Analysis: An Israel-Turkey-Hamas rapprochement?

The long-awaited approval of the natural gas deal by the Israeli government has the potential of turning Israel into a major energy exporter and therefore into a different kind of geopolitical player. This change is already being felt vis-à-vis a former regional ally-turned-challenger: Turkey.

 

In September 2014, the owners of the Leviathan gas field (Noble Energy and the Delek Group) signed an agreement with Jordan’s national electric company (NEPCO) for the export of 45 BCM (billion cubic meters) of natural gas over 15 years. In June 2015, Noble Energy and Delek signed a letter of intent with British Gas to provide 105 BCM of natural gas to the British Gas LNG (liquefied natural gas) plant in Idku, Egypt, for 15 years.

 

Turkey, too, is interested in Israel’s natural gas. The CEO of the Turkish energy company Turcas, Batu Aksoy, recently declared: “We can still create a win-win opportunity here.
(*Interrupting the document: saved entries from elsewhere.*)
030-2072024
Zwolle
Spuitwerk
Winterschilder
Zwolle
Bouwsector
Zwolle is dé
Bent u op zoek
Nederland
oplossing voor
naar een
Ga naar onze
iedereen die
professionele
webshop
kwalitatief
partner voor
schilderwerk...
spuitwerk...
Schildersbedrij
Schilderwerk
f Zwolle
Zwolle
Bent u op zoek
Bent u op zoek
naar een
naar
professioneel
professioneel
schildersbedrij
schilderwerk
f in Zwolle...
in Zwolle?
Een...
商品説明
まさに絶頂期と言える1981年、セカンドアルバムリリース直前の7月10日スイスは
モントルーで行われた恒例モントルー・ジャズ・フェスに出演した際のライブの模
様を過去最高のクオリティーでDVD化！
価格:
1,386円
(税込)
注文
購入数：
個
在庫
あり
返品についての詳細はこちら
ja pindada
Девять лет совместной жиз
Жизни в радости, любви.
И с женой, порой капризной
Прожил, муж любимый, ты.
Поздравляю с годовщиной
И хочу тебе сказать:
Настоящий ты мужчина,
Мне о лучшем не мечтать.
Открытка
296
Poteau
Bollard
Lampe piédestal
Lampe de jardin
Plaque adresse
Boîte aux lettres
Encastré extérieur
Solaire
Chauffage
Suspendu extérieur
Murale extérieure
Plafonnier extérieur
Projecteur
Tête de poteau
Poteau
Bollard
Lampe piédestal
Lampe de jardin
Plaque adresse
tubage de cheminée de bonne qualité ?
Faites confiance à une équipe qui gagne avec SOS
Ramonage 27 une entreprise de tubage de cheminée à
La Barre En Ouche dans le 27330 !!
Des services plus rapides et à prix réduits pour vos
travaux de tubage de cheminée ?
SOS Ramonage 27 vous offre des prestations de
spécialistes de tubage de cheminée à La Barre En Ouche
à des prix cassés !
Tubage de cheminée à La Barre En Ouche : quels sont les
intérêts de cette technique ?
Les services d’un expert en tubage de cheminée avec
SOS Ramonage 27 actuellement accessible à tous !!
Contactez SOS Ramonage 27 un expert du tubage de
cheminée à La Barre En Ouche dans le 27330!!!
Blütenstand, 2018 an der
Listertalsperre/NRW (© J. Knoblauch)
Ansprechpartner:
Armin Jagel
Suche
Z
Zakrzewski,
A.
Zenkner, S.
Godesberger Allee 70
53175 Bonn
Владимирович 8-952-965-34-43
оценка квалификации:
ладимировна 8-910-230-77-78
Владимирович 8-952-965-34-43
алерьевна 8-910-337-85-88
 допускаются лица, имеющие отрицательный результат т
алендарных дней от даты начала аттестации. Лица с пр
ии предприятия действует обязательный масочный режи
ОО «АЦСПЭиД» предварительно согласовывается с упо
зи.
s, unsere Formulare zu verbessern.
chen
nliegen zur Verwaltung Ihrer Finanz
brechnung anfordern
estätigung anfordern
There are large quantities of gas there [in Israel], and they [the Israelis] want to supply gas to Egypt and Turkey.” Turcas added that “if they [the Israelis] supply Turkey with 8-10 BCM a year and sign a 20-year gas agreement, this will meet Turkey’s needs.” In other words, Israel can meet Turkey’s natural gas needs, and Turkey sounds interested in becoming a major customer.